For projects, where you’ll be using additional content that you import aside from just that used with the Datasmith plugin, you can set up Unreal to use Auto Reimport. It monitors a source assets folder where you store assets like FBX, OBJ, PSD, Texture, Audio, and any other native file that Unreal Engine 4 supports for import. When the source asset is updated, the monitored folder will automatically reimport the file and reflect the changes inside of the Engine. Unlike, Datasmith, these assets are not placed directly in your level and takes an approach to get content in the Editor but not set it up for you.

From Objects to Actors

Where is my Object?

In software applications, like 3d Max, an asset in your scene may be referred to as a scene entity, geometry object, or some other familiar term for all the objects that make up your scene. In Unreal Engine 4, the equivalent is an Actor. These are any asset that can be placed in the Level viewport from the Placement panel or Content Browser:

You could build a project out of Empty Actors (like the one in the video), but Unreal Engine 4 also includes special types of Actors with built-in features, such as a Pawn (for players or Artificial Intelligence (AI) objects), an Exponential Height Fog Volume, or Lights. These Actors in your level can have their properties customized and even have additional components added to them using their Details panel. The same applies to assets from the Content Browser that you drag into the level. They, too, can have their own properties set and components added to them.

So, is everything an Actor?

No, not everything. Actors are the most common class used for gameplay in Unreal Engine 4 and the only type that can be Spawned into the Level. So everything you place in your level will be an Actor.


The other important type to know about is Object. An Object is the base class of all Unreal classes, including Actor and many others. This is a much lower-level construct than Actor but still has features that you will expect from an Unreal class, such as Reflection and Serialization. An Object is a class we use when we need to define a new type that just does not fit the mold of Actor. For example, Actor Component is the base class for all Components and derives from Object instead of Actor.


All that said, you should not have to worry about how this functions for you, but it can help clarify why you may sometimes hear the terms Actor and Object mentioned in close proximity or potentially in place of Actor.

Where are my Components?

In software applications, like Autodesk 3ds Max, you add functionality or extend properties to objects by using the Modifier stack.
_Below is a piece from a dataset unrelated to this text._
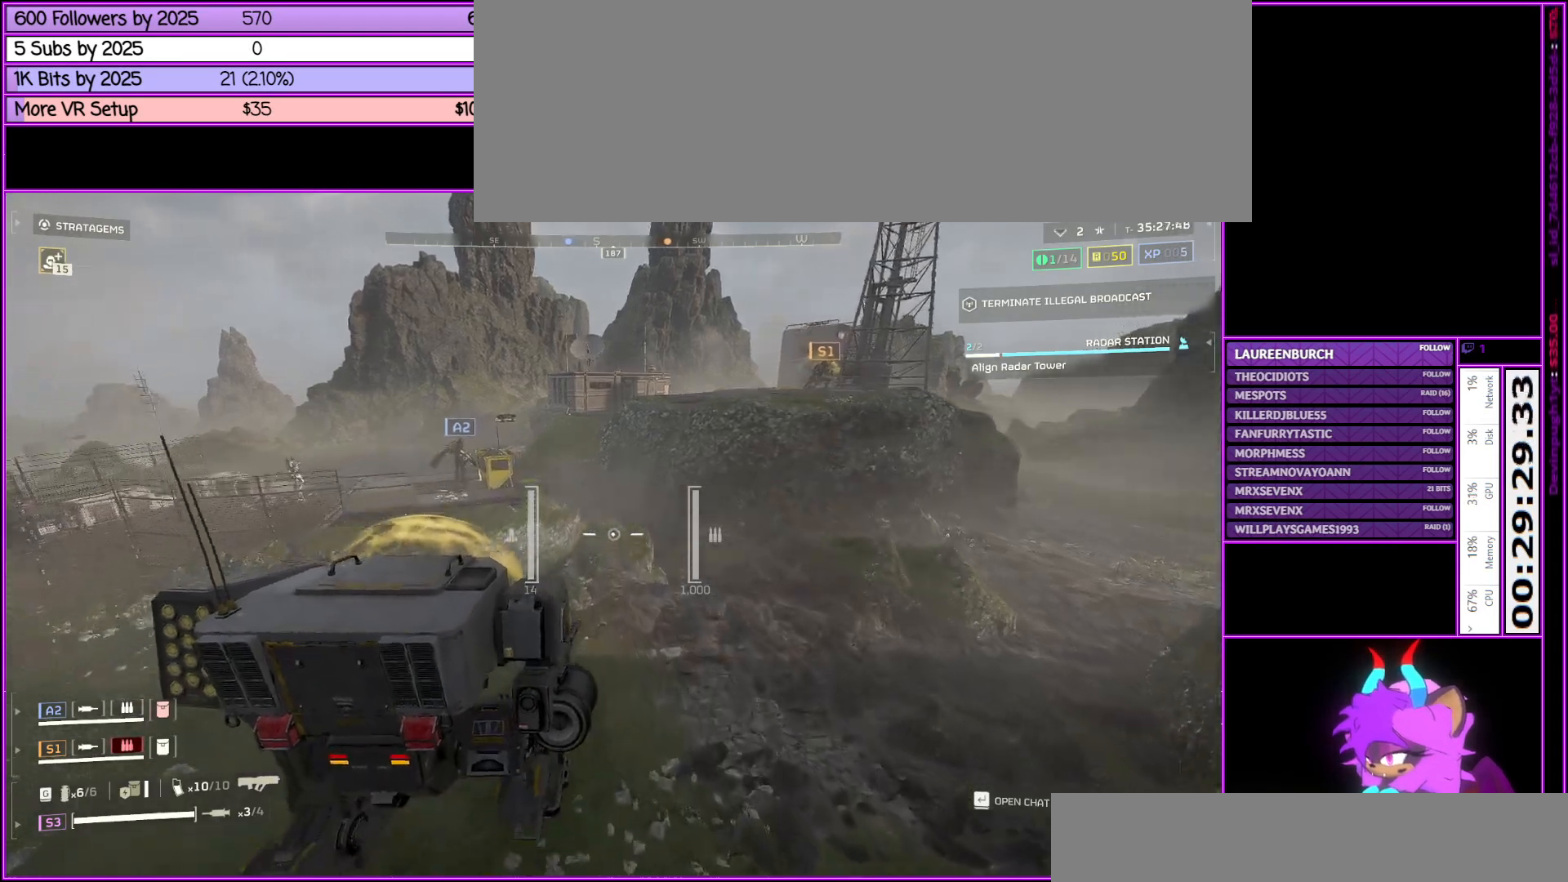
{"keys": ["a", "w"], "mouse": [], "events": [[217, "d", "down"], [300, "d", "up"], [500, "a", "down"]]}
In UE4, Components are a piece of functionality that can be added to an Actor in your level or in a Blueprint. These components cannot exist by themselves, however, when added to an Actor will have access to and can use functionality provided by the Component. You can think of these as a way of creating a mini-scene or a grouping of Actors that belong together which are treated as a single object. This process enables you to have a lot of flexibility and control over your scene in a manageable way in Unreal.
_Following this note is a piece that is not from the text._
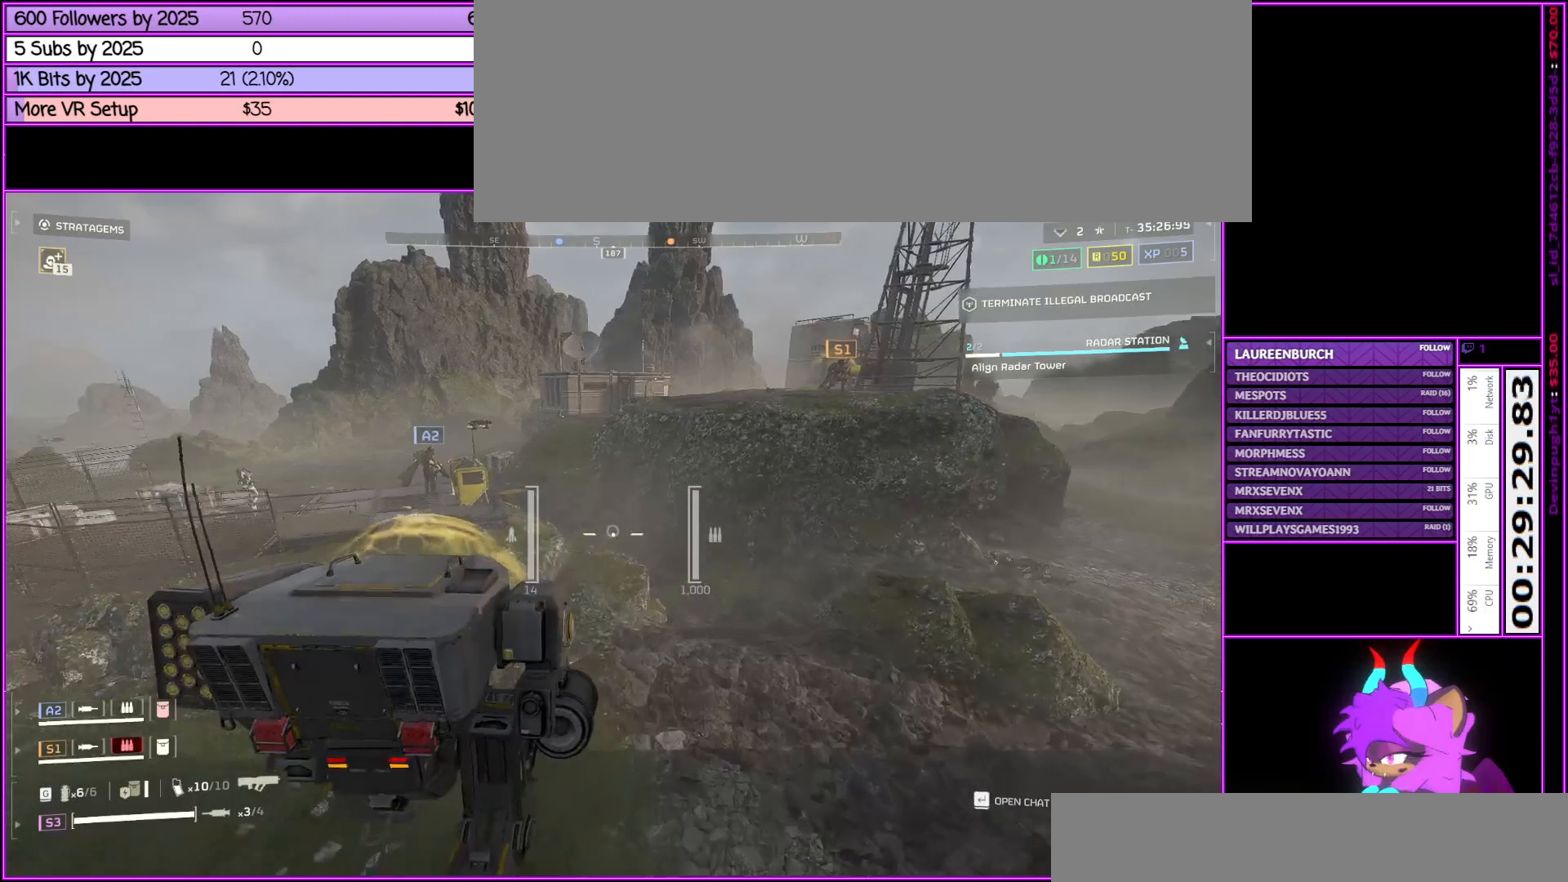
{"keys": ["a", "w"], "mouse": [], "events": []}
For example, if you have a stove asset, you can add different componenst that make up other parts of that base asset, like a door, a bottom drawer, and maybe a light.

There are many different types of components that can be added to your Actors that reference many different types of assets, like Static Meshes, Particle Systems, Lights, and so on. To add these to your Actor, use the Details panel and choose a component from the list to add.

In this example, Static Mesh, Point Light, and Particle System components have been added to an Empty Actor placed in the scene. This Actor exists only in this level unless it's converted to a Blueprint Actor, which can exist as a single asset in your Content Browser.

For additional information, see the Components page.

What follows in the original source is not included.